A recent video from a church service in a large metropolitan area has gone viral. In this video, several young ladies dressed in fatigue t-shirts and jeans are dancing to Jay-Z's The Story of O.J.. In fairness, I went on You Tube, objectively watched the music video and carefully listened to the lyrics in order to express an informed opinion about what I was seeing and hearing, as we were required to as college students when we had to attend dance concerts, view films, watch plays, and read articles, some of which we agreed with and some which we did not. We still had to look for certain elements that stood out to us, find the message the artist was attempting to convey, and determine its relevance for the time in which it was expressed. Art can be very controversial, and its inherent value often lies in its ability to make people uncomfortable.
Does this mean that The Story of O.J. belongs in a house of worship? Definitely not. However, I understand Jay-Z's cultural references employing black & white cartoon characters to portray Nina Simone singing Four Women, as well as social commentary surrounding racism, colonialism, colorism, the whole dilemma of O.J. Simpson forgetting where he came from, the Heisman trophy debacle, and no matter how many touchdowns he scored, and what he did (or didn't) get away with, society still sees him as a "------", as well as the rest of those who need to be put in remembrance. He addresses economic disparities between the Jewish community and African-Americans and why many of us are still impoverished, the systematic murders of young black males, and the gentrification of Brooklyn and eventually, Queens. Jay-Z informs his audience that he has taken advantage of his own financial opportunties and put his money to work for him, allowing his money to turn over, make more money, and successfully fund his own work, evidenced in record breaking sales of his album weeks before its official release date. He clearly made his point.
Young people listen to Jay-Z and can relate to his music, and while the church is in an uproar about the pastor using this medium to preface his sermon, were there more appropriate songs that could have been chosen to get the point across?

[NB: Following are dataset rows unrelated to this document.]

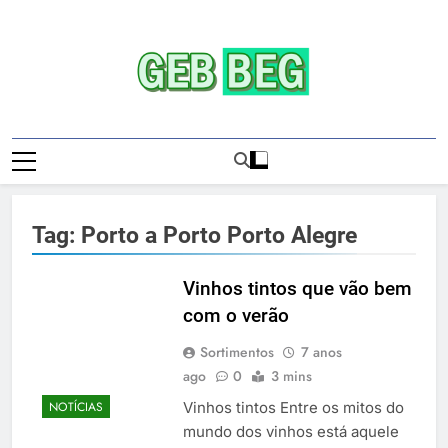
Skip
to
content
Gebbeg | Ensaio
Gebbeg | Gebbeg | Ensaio Sensual | Sexo |
Sensual | Sexo |
Casas De Apostas E Casinos Online |
Comportamento E Relacionamento |
Casas De
Ensaios Fotográficos| Comportamento E
Tag:
Porto a Porto Porto Alegre
Relacionamento | Casas De Apostas E
Apostas E
Casino Online |Musas Brasileiras | Fotos
Casinos
Sensuais | Ensaios Fotográficos ! Gebbeg
Vinhos tintos que vão bem
People! Musas Brasileiras Sexy Gebbeg
com o verão
Onlineios
People! Musas Brasileiras Sensual
Sortimentos
7 anos
Fotográficos
ago
0
3 mins
Vinhos tintos Entre os mitos do
NOTÍCIAS
mundo dos vinhos está aquele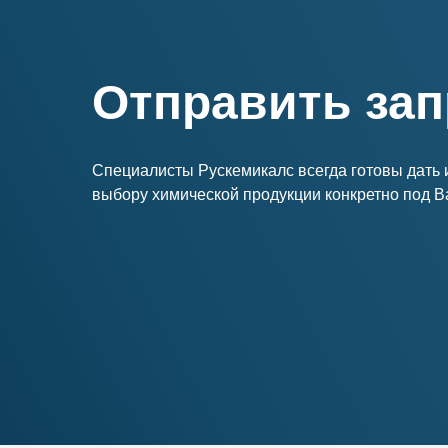
Отправить зап
Специалисты Рускемикалс всегда готовы дать
выбору химической продукции конкретно под 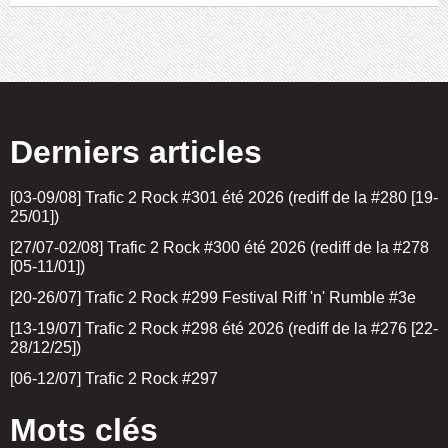
Derniers articles
[03-09/08] Trafic 2 Rock #301 été 2026 (rediff de la #280 [19-
25/01])
[27/07-02/08] Trafic 2 Rock #300 été 2026 (rediff de la #278
[05-11/01])
[20-26/07] Trafic 2 Rock #299 Festival Riff 'n' Rumble #3e
[13-19/07] Trafic 2 Rock #298 été 2026 (rediff de la #276 [22-
28/12/25])
[06-12/07] Trafic 2 Rock #297
Mots clés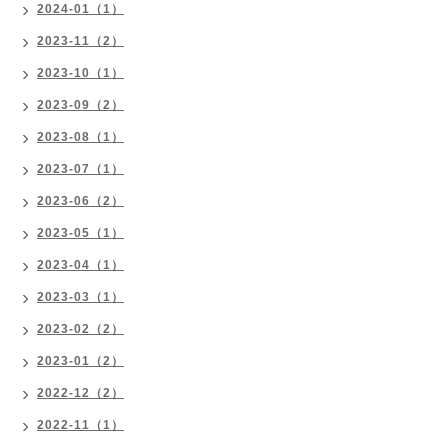
2024-01（1）
2023-11（2）
2023-10（1）
2023-09（2）
2023-08（1）
2023-07（1）
2023-06（2）
2023-05（1）
2023-04（1）
2023-03（1）
2023-02（2）
2023-01（2）
2022-12（2）
2022-11（1）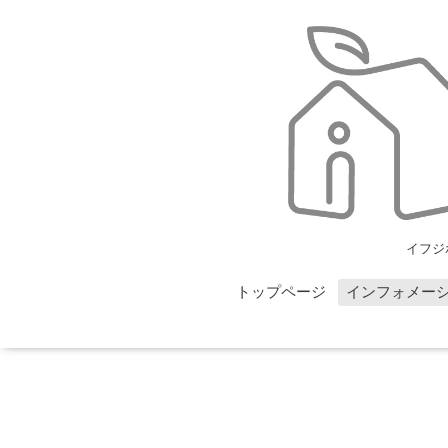
イフジ
トップページ
インフォメー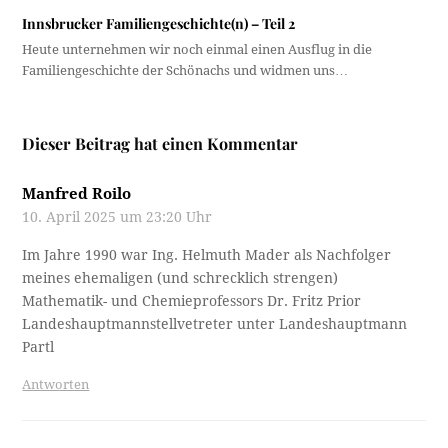
Innsbrucker Familiengeschichte(n) – Teil 2
Heute unternehmen wir noch einmal einen Ausflug in die
Familiengeschichte der Schönachs und widmen uns…
Dieser Beitrag hat einen Kommentar
Manfred Roilo
10. April 2025 um 23:20 Uhr
Im Jahre 1990 war Ing. Helmuth Mader als Nachfolger
meines ehemaligen (und schrecklich strengen)
Mathematik- und Chemieprofessors Dr. Fritz Prior
Landeshauptmannstellvetreter unter Landeshauptmann
Partl
Antworten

Probably so. But more importantly, what message is being taught to the youth who were part of the sermonic presentation? Could things have been done differently?
What more of our churches could possibly do better is to listen to the youth, hear what they are saying, offer intelligent and non-judgmental, biblical answers to their questions and show them something other than the duplicity they have been so accustomed to seeing from many of us. We can see the inappropriateness in much of what they do, but we can't blame teens for what they don't know when it's our responsibility to teach them, or expect for every young person to change what they are doing simply because we disagree with it. Imagine what our churches would look like if each of us who were concerned about what's happening with the youth could become a mentor, a teacher, or a Christlike example to one or two young ladies or young men? Suppose ministers really considered the content of what they allow in the sanctuary when trying to creatively prove a point? What could happen if we really understand what it means to be led by The Holy Spirit everything that we do?
There are no simple answers to any of these questions, because in reality, we don't all read our Bibles the same way and no matter what anyone says, there will always be someone who can find ways to justify what they are doing, and many more who will support the actions of those who do.
Art is a powerful tool for communicating The Good News of Christ. Let's be responsible and learn how to use it correctly, and as we do, give the youth an opportunity to learn and grow along with us!